Secondo l’OCSE, i danni per la perdita della biodiversità da qui al 2050 sono stimabili in una cifra che oscilla tra i 2 e i 5 trilioni di dollari all’anno, somma superiore alla ricchezza prodotta dalla stragrande maggioranza della nazioni della terra. Le previsioni dell’UE (riferite anch’esse al periodo 2000-2050) parlano, invece, di una perdita annuale di servizi ecosistemici di circa 50 miliardi di euro soltanto all’interno degli ecosistemi terrestri.
Sulle 63.000 specie valutate nell’ultima Lista Rossa dell’IUCN (International Union for Conservation of Nature), 19.817 sono considerate minacciate. Tra queste, il 41% degli anfibi, il 33% delle barriere coralline, il 25% dei mammiferi, il 13% degli uccelli e il 30% di conifere. In Europa, secondo la Red List Europea pubblicata nel 2013, la quota più elevata di specie minacciate si trova nell’area del Mediterraneo: è considerato a rischio il 21% delle 2.032 specie valutate in Spagna, il 15% delle 1.215 specie che si trovano in Portogallo e il 14% delle 1.684 specie presenti in Grecia.

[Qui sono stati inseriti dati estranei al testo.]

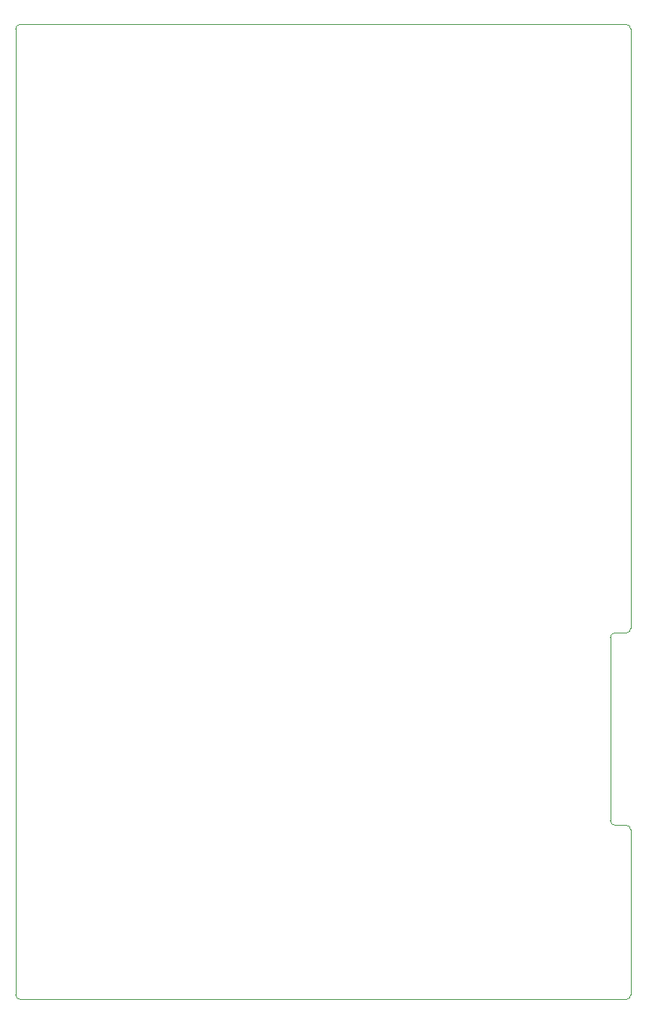
<source format=gbr>
%TF.GenerationSoftware,KiCad,Pcbnew,9.0.0*%
%TF.CreationDate,2025-03-18T19:24:19-04:00*%
%TF.ProjectId,200_Plattform,3230305f-506c-4617-9474-666f726d2e6b,A1*%
%TF.SameCoordinates,Original*%
%TF.FileFunction,Profile,NP*%
%FSLAX45Y45*%
G04 Gerber Fmt 4.5, Leading zero omitted, Abs format (unit mm)*
G04 Created by KiCad (PCBNEW 9.0.0) date 2025-03-18 19:24:19*
%MOMM*%
%LPD*%
G01*
G04 APERTURE LIST*
%TA.AperFunction,Profile*%
%ADD10C,0.050000*%
%TD*%
G04 APERTURE END LIST*
D10*
X11252200Y-14401800D02*
X4445000Y-14401800D01*
X11252200Y-12446000D02*
G75*
G02*
X11303000Y-12496800I0J-50800D01*
G01*
X4394200Y-14351000D02*
X4394200Y-3505200D01*
X4445000Y-3454400D02*
X11252200Y-3454400D01*
X11252200Y-3454400D02*
G75*
G02*
X11303000Y-3505200I0J-50800D01*
G01*
X4445000Y-14401800D02*
G75*
G02*
X4394200Y-14351000I0J50800D01*
G01*
X11303000Y-3505200D02*
X11303000Y-10236200D01*
X11303000Y-10236200D02*
G75*
G02*
X11252200Y-10287000I-50800J0D01*
G01*
X4394200Y-3505200D02*
G75*
G02*
X4445000Y-3454400I50800J0D01*
G01*
X11125200Y-12446000D02*
X11252200Y-12446000D01*
X11252200Y-10287000D02*
X11125200Y-10287000D01*
X11074400Y-10337800D02*
G75*
G02*
X11125200Y-10287000I50800J0D01*
G01*
X11303000Y-14351000D02*
G75*
G02*
X11252200Y-14401800I-50800J0D01*
G01*
X11125200Y-12446000D02*
G75*
G02*
X11074400Y-12395200I0J50800D01*
G01*
X11074400Y-10337800D02*
X11074400Y-12395200D01*
X11303000Y-12496800D02*
X11303000Y-14351000D01*
M02*

</source>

L’Italia detiene il primato della biodiversità europea, con oltre 67.000 specie di piante e animali (circa il 43% di quelle presenti in Europa), ma anche da noi le popolazioni di vertebrati sono in declino (soprattutto in ambiente marino). Delle 672 specie di vertebrati valutate (576 terrestri e 96 marine) nella Lista rossa dei vertebrati italiani, pubblicata nel 2013 dal Comitato Italiano dell’IUCN su iniziativa del ministero dell’Ambiente e Federparchi, oltre alle 6 che risultano estinte ultimamente, tra cui la Gru cenerina che in Italia non nidifica più, 161 sono gravemente minacciate di estinzione (28%). Tra queste, lo squalo volpe, l’anguilla, la trota mediterranea, il grifone, l’aquila di Bonelli e l’orso bruno. Le specie in pericolo sono in totale 49 tra cui il delfino comune, il capodoglio, la tartaruga Caretta caretta e la gallina prataiola.
“La ricchezza del nostro patrimonio ambientale – spiega Rossella Muroni, direttrice generale di Legambiente – va considerata come una risorsa per proporre modelli di sviluppo nel segno della green economy. La biodiversità può e deve essere una leva su cui puntare per rilanciare l’economia del Paese”.

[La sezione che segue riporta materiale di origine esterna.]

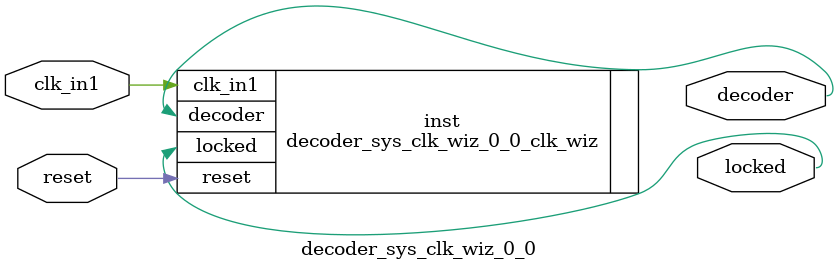
<source format=v>


`timescale 1ps/1ps

(* CORE_GENERATION_INFO = "decoder_sys_clk_wiz_0_0,clk_wiz_v6_0_10_0_0,{component_name=decoder_sys_clk_wiz_0_0,use_phase_alignment=true,use_min_o_jitter=false,use_max_i_jitter=false,use_dyn_phase_shift=false,use_inclk_switchover=false,use_dyn_reconfig=false,enable_axi=0,feedback_source=FDBK_AUTO,PRIMITIVE=MMCM,num_out_clk=1,clkin1_period=10.000,clkin2_period=10.000,use_power_down=false,use_reset=true,use_locked=true,use_inclk_stopped=false,feedback_type=SINGLE,CLOCK_MGR_TYPE=NA,manual_override=false}" *)

module decoder_sys_clk_wiz_0_0 
 (
  // Clock out ports
  output        decoder,
  // Status and control signals
  input         reset,
  output        locked,
 // Clock in ports
  input         clk_in1
 );

  decoder_sys_clk_wiz_0_0_clk_wiz inst
  (
  // Clock out ports  
  .decoder(decoder),
  // Status and control signals               
  .reset(reset), 
  .locked(locked),
 // Clock in ports
  .clk_in1(clk_in1)
  );

endmodule

</source>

Le principali minacce sono la perdita degli habitat (che riguarda circa il 20% delle specie) e l’inquinamento (15% circa). Per le specie marine, invece, la causa di mortalità più rilevante è la cattura nelle reti utilizzate per pescare altre specie di interesse commerciale. Anche la biodiversità vegetale è fortemente minacciata a causa di un’urbanizzazione selvaggia e spesso abusiva, dello sviluppo di infrastrutture, dell’allevamento intensivo e delle attività antropiche.Particolarmente preoccupante è lo stato dei mari, soffocati dalla crescente pressione dei trasporti, della pesca, dell’inquinamento, dei cambiamenti climatici e dalla pressione antropica. Tanto che in un rapporto pubblicato lo scorso febbraio, la European Environment Agency lancia un chiaro messaggio: “Il modo attuale in cui usiamo il mare rischia di degradare irreversibilmente molti di questi ecosistemi”. Come la comparsa di zone morte prive di ossigeno nel Baltico e nel Mar Nero causate dalla progressiva eutrofizzazione o la distruzione dei fondali nel Mare del Nord legata alla pesca a strascico.